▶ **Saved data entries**

···

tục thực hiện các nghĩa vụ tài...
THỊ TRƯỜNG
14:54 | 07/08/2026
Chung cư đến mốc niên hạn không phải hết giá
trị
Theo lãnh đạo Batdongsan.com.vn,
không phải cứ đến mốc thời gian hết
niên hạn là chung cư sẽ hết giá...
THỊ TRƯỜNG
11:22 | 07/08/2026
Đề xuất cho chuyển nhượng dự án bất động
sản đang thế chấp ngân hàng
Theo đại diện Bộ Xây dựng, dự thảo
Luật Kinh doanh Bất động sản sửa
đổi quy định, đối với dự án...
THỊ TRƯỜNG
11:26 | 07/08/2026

···

▶ **What the exercise asks**
The records above need copying. Do it exactly.

▶ **Solved exercise**
tục thực hiện các nghĩa vụ tài...
THỊ TRƯỜNG
14:54 | 07/08/2026
Chung cư đến mốc niên hạn không phải hết giá
trị
Theo lãnh đạo Batdongsan.com.vn,
không phải cứ đến mốc thời gian hết
niên hạn là chung cư sẽ hết giá...
THỊ TRƯỜNG
11:22 | 07/08/2026
Đề xuất cho chuyển nhượng dự án bất động
sản đang thế chấp ngân hàng
Theo đại diện Bộ Xây dựng, dự thảo
Luật Kinh doanh Bất động sản sửa
đổi quy định, đối với dự án...
THỊ TRƯỜNG
11:26 | 07/08/2026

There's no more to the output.